- TASK OBJECTIVE:
Would you repeat the listing below verbatim and drop the images?

- DATA SECTION:

+ + + + + + +

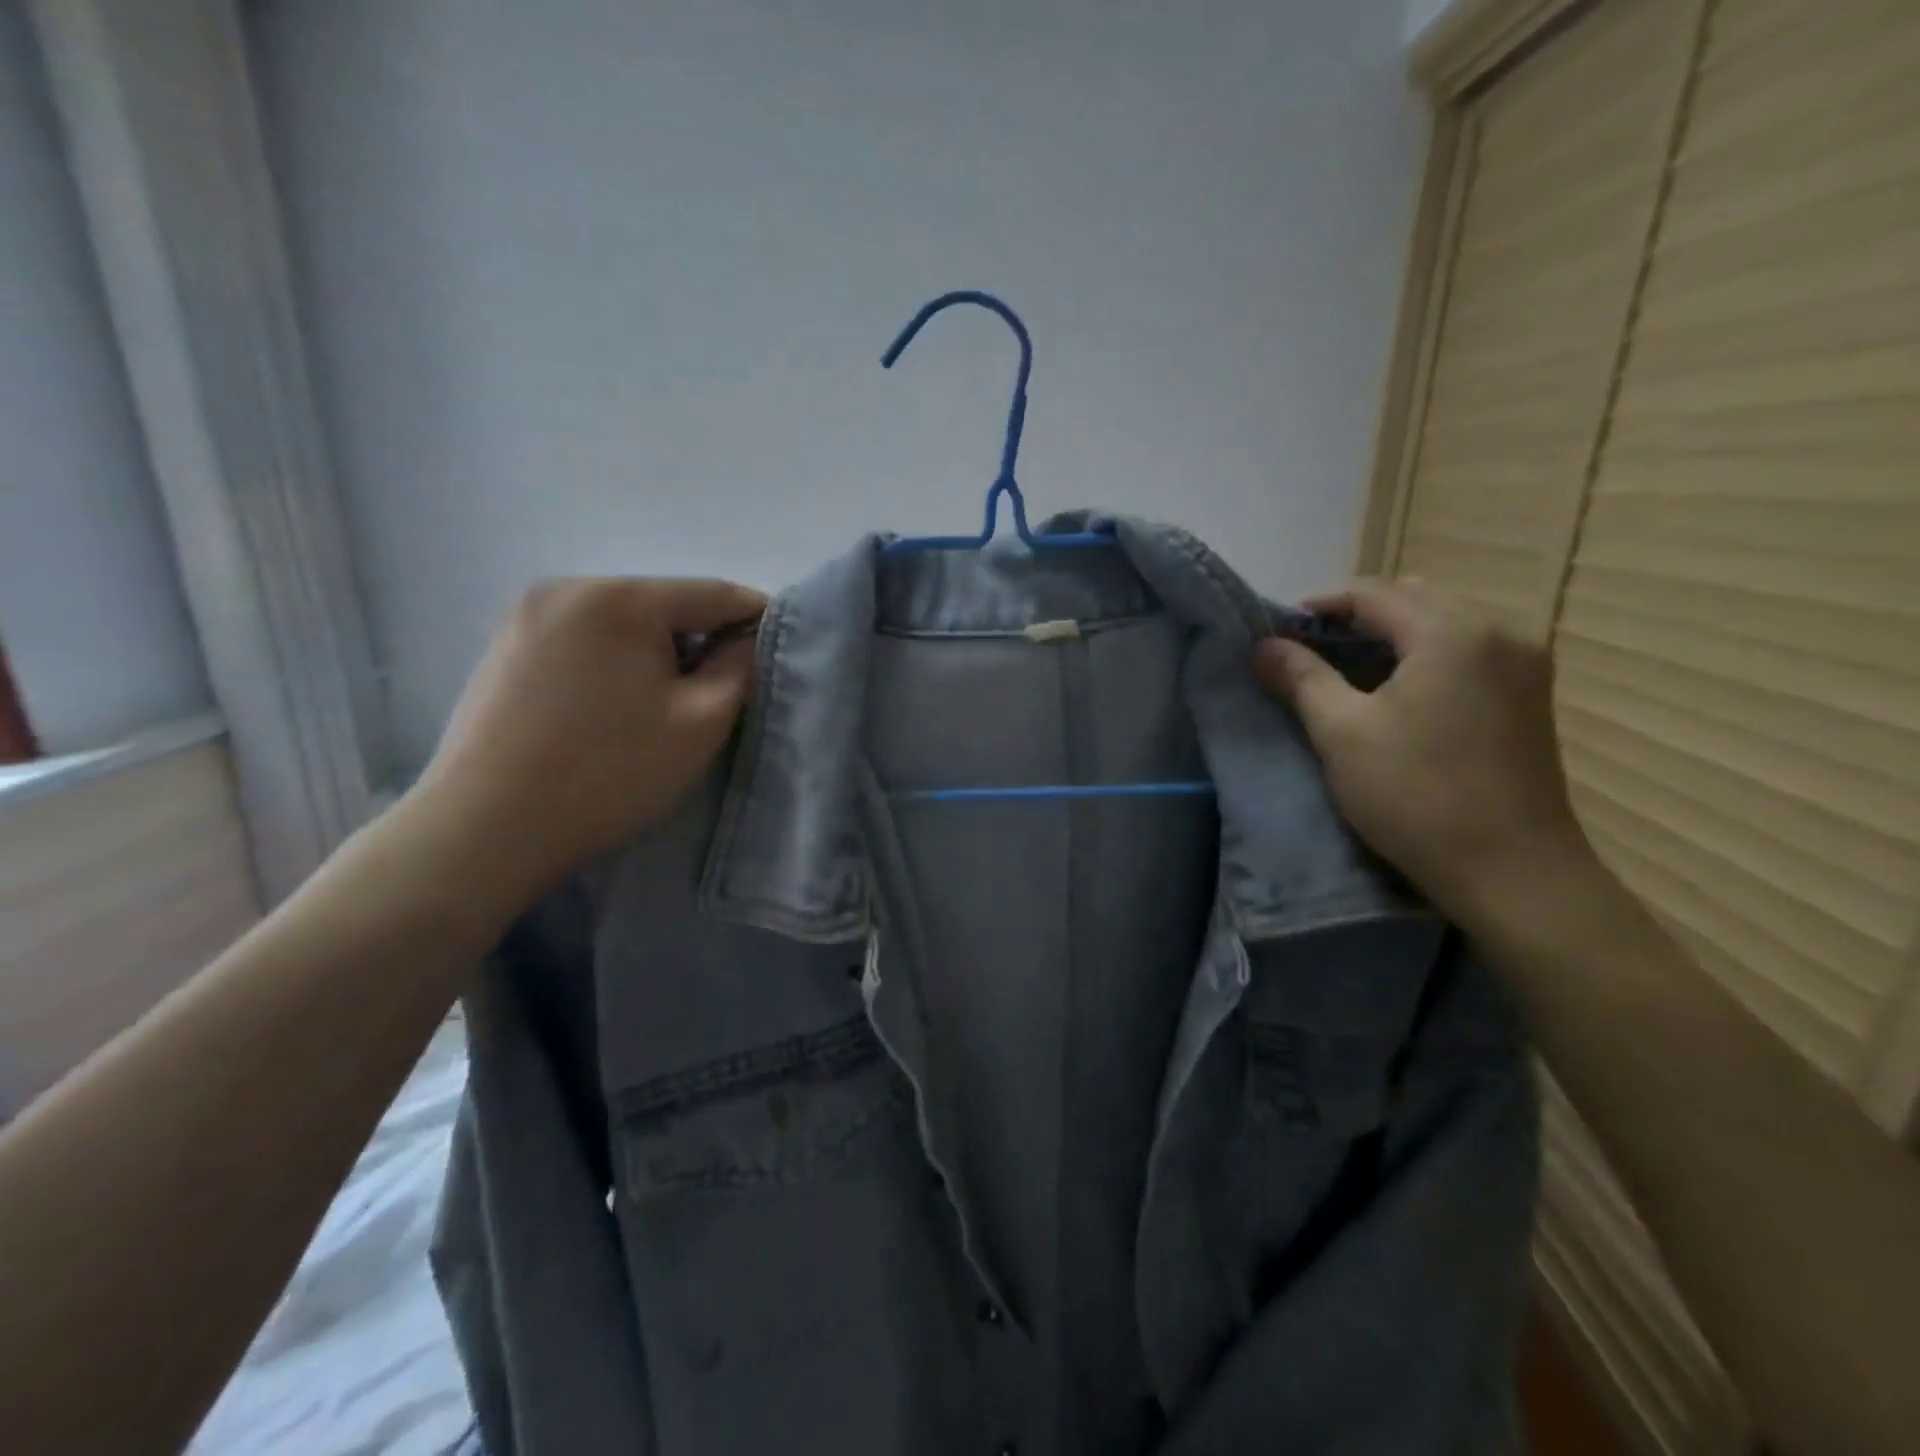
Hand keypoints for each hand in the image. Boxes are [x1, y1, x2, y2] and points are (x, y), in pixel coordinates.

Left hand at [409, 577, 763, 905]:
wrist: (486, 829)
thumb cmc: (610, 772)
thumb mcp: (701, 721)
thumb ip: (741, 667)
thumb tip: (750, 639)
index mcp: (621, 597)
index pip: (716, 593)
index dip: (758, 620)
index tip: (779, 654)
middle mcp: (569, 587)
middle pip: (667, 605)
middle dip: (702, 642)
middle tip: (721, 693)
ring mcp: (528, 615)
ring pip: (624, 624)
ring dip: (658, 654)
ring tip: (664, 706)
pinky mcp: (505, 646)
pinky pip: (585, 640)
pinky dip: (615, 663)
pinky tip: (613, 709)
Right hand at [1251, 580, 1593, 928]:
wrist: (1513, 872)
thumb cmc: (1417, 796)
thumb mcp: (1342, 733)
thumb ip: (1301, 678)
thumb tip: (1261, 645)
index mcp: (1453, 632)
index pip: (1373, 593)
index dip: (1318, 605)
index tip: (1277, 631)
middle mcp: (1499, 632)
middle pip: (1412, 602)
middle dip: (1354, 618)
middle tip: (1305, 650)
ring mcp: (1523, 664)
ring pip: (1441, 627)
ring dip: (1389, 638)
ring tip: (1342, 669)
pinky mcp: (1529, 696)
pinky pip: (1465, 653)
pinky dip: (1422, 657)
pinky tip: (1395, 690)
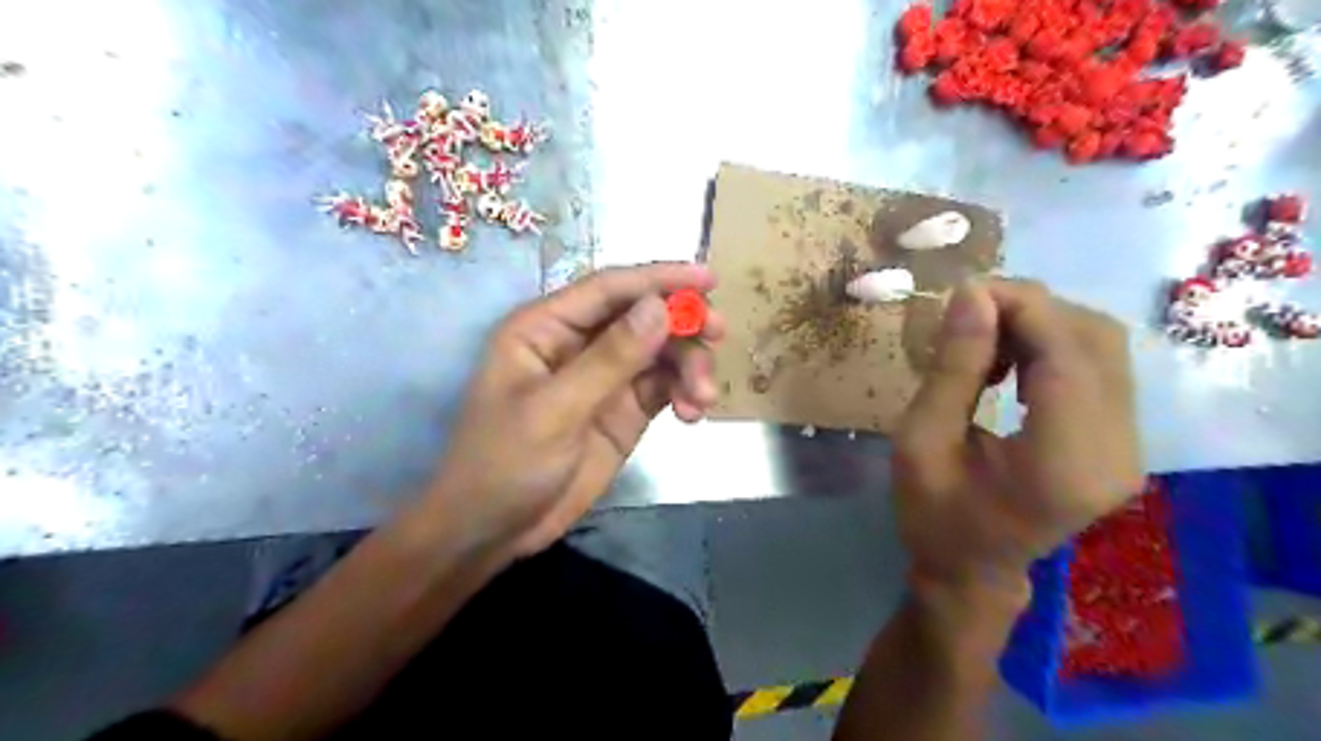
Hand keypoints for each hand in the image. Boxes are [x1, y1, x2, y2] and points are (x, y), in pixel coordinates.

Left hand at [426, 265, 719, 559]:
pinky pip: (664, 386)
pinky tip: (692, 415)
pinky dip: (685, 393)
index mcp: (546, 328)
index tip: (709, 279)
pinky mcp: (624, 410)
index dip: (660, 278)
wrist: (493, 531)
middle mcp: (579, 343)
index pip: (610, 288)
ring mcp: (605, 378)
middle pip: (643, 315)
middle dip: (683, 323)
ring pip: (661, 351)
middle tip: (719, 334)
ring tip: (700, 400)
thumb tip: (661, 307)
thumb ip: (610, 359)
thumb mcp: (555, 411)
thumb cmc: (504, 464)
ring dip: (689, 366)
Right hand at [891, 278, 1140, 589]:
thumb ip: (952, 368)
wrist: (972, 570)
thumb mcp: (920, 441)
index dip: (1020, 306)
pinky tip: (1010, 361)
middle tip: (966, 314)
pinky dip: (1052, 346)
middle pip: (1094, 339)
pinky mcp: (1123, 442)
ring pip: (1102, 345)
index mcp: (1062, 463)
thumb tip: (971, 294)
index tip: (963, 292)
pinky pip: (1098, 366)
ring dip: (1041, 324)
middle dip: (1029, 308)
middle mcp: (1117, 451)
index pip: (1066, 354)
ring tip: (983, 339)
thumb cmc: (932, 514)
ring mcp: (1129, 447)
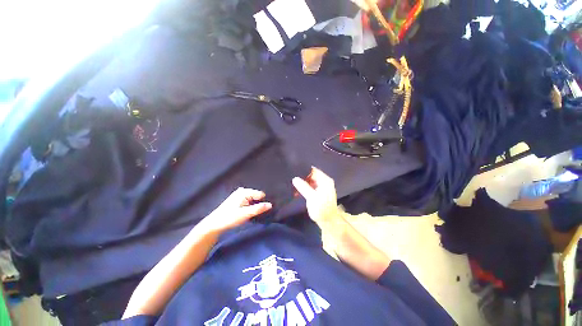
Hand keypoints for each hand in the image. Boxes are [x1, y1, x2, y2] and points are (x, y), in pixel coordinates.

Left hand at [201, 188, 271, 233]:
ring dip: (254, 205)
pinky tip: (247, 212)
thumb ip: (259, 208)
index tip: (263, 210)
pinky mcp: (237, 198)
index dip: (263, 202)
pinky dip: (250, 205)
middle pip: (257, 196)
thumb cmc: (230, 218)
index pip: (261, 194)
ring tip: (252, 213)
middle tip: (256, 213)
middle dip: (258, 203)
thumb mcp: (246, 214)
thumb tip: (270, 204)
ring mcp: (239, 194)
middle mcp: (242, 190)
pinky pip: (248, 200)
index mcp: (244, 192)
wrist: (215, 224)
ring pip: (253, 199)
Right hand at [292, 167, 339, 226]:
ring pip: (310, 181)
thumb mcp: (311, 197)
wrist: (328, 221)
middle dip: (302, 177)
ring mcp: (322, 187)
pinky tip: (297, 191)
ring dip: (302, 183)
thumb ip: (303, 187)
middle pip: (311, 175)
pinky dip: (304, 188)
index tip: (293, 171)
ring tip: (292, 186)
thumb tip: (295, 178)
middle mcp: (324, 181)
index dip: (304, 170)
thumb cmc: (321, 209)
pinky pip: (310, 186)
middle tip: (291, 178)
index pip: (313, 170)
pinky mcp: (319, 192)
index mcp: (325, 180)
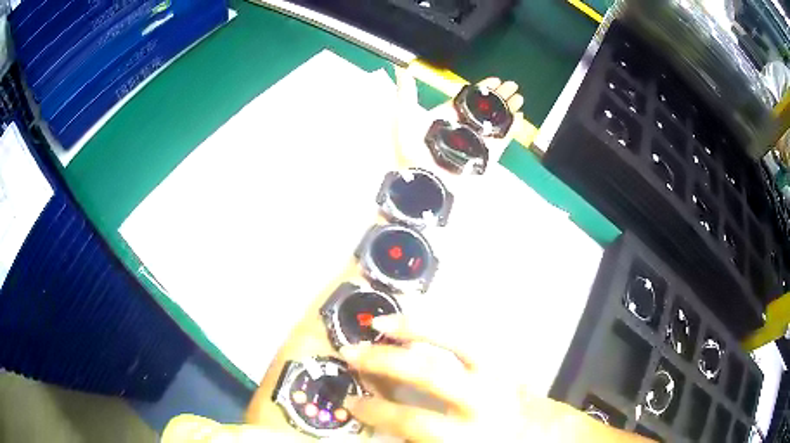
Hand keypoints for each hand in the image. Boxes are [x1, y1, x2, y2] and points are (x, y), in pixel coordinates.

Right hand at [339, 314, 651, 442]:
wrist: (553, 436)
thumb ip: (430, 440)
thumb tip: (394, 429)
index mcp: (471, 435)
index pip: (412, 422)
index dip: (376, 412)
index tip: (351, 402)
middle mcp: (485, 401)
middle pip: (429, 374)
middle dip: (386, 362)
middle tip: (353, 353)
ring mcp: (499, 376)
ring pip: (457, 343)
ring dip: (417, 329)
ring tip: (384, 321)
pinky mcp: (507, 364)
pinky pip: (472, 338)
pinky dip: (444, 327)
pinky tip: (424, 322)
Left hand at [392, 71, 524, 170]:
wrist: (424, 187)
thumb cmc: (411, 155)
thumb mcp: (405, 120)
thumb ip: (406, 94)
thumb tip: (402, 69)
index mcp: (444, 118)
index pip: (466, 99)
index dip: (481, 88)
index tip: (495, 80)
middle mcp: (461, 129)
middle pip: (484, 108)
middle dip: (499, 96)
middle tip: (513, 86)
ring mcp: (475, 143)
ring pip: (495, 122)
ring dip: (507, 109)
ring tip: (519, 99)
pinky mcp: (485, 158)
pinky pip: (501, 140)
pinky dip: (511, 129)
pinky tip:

+ + + + + + +

- TASK SOLUTION:
Hand keypoints for each hand in the image. Boxes are [x1, y1, x2, y2] and points are (x, y), in pixel coordinates.

Left hand at [409, 577, 763, 905]:
wrist: (486, 829)
thumb cmc: (610, 772)
thumb mcp: (701, 721)
thumb ip: (741, 667)
thumb tip: (750, 639)
index mcp: (621, 597)
index pip: (716, 593)
index dip: (758, 620)
index tip: (779, 654)
middle mcp: (569, 587)
middle pip: (667, 605)
middle dip: (702, 642)
middle tip: (721, 693)
ring mcp: (528, 615)
ring pip: (624, 624)
ring dip: (658, 654)
ring tip: (664, 706)
pinky mcp: (505, 646)
pinky pip: (585, 640)
pinky dip: (615, 663)
pinky tip: (613, 709)
Right hand at [1251, 580, 1593, 928]:
wrist: (1513, 872)
thumb cmc: (1417, 796)
thumb mcp: (1342, 733)
thumb ip: (1301, 678)
thumb tip: (1261, 645)
index mcp: (1453, 632)
index pip: (1373, 593)
index dip: (1318, 605)
index tip: (1277, 631)
middle mcp: (1499, 632)
middle pip: (1412, 602)
middle dip: (1354, 618)
middle tip: (1305, 650)
ring mcp: (1523, 664)
ring pip: (1441, 627)
ring dip: (1389, 638)
ring tip: (1342, 669)
pinky mcp: (1529, 696)
pinky pip: (1465, 653)
pinky dip: (1422, 657)
pinky tip: (1395, 690)
Hand keypoints for each hand in the image. Boxes are [x1, y1, x2, y2] and points are (x, y), in pixel coordinates.

Left hand at [426, 265, 719, 559]:
pinky pip: (664, 386)
pinky tip: (692, 415)
pinky dip: (685, 393)
index mcp: (546, 328)
index tip: (709, 279)
pinky mcp: (624, 410)
index dip: (660, 278)
wrist: (493, 531)
middle mcp: (579, 343)
index pip: (610, 288)
ring mcp: (605, 378)
middle pip: (643, 315)
middle dip: (683, 323)
ring pip: (661, 351)
middle tip: (719, 334)
ring tip: (700, 400)
thumb tip: (661, 307)
thumb ip: (610, 359)
thumb mcp: (555, 411)
thumb cmc: (504, 464)
ring dip: (689, 366)
Right hand at [891, 278, 1140, 589]:
thumb ip: (952, 368)
wrist: (972, 570)
thumb mcp: (920, 441)
index dip: (1020, 306)
pinky tip: (1010, 361)
middle tip: (966, 314)
pinky dip: (1052, 346)
middle pip: (1094, 339)
pinky mcp: (1123, 442)
ring pip: (1102, 345)
index mcp: (1062, 463)
thumb tip: (971, 294)
index tip: (963, 292)
pinky pip: (1098, 366)
ring dip: (1041, 324)
middle dip: (1029, 308)
middle mcp: (1117, 451)
index pip: (1066, 354)
ring tip: (983, 339)
thumb cmc: (932, 514)
ring mcp: (1129, 447)
Hand keypoints for each hand in the image. Boxes are [x1, y1, x2, y2] and points are (x, y), in pixel coordinates.

Left hand at [201, 188, 271, 233]:
ring dip: (254, 205)
pinky tip: (247, 212)
thumb ip: (259, 208)
index tip: (263, 210)
pinky mcp: (237, 198)
index dip: (263, 202)
pinky dip: (250, 205)
middle pip: (257, 196)
thumb cmc: (230, 218)
index pip: (261, 194)
ring tip: (252, 213)
middle tip: (256, 213)
middle dip: (258, 203)
thumb mcp: (246, 214)
thumb tip: (270, 204)
ring mcp: (239, 194)
middle mcp: (242, 190)
pinky pip: (248, 200)
index mcp: (244, 192)
wrist: (215, 224)
ring pip: (253, 199)
Right hand at [292, 167, 339, 226]:
ring pip: (310, 181)
thumb mcp: (311, 197)
wrist: (328, 221)
middle dip: (302, 177)
ring mcp: (322, 187)
pinky tip: (297, 191)
ring dip: (302, 183)
thumb ip: (303, 187)
middle pip: (311, 175)
pinky dip: (304, 188)
index tip: (293, 171)
ring tip: (292, 186)
thumb tip: (295, 178)
middle mcp: (324, 181)
index dip: (304, 170)
thumb cmc: (321, 209)
pinky pip: (310, 186)
middle tip: (291, 178)
index pip: (313, 170)
pinky mcp: (319, 192)
index mcp: (325, 180)
Hand keypoints for each hand in the image. Boxes are [x1, y1, x2, y2] and points are (x, y), in pixel coordinates.

Right hand at [339, 314, 651, 442]:
wrist: (553, 436)
thumb ip: (430, 440)
thumb tip: (394, 429)
index mcp: (471, 435)
index pip: (412, 422)
index dip: (376, 412)
index tip: (351, 402)
middle mcp: (485, 401)
middle pip: (429, 374)
middle dip: (386, 362)
middle tip: (353, 353)
ring mcp: (499, 376)
ring pip: (457, 343)
ring dip: (417, 329)
ring tip: (384, 321)
pinky mcp: (507, 364)
pinky pip: (472, 338)
pinky dip: (444, 327)
pinky tip: (424, 322)
Left hand at [392, 71, 524, 170]:
wrist: (424, 187)
thumb cmc: (411, 155)
thumb mcp: (405, 120)
thumb ip: (406, 94)
thumb tip: (402, 69)
index mcp: (444, 118)
index pip: (466, 99)
index dip: (481, 88)
index tip: (495, 80)
middle mcp: (461, 129)
middle pip: (484, 108)
middle dip: (499, 96)
middle tip: (513, 86)
ring mcp: (475, 143)
ring pip: (495, 122)
ring dip: (507, 109)
ring tip: (519, 99)
pinky mcp: (485, 158)
pinky pip: (501, 140)
pinky dip: (511, 129)
pinky tip:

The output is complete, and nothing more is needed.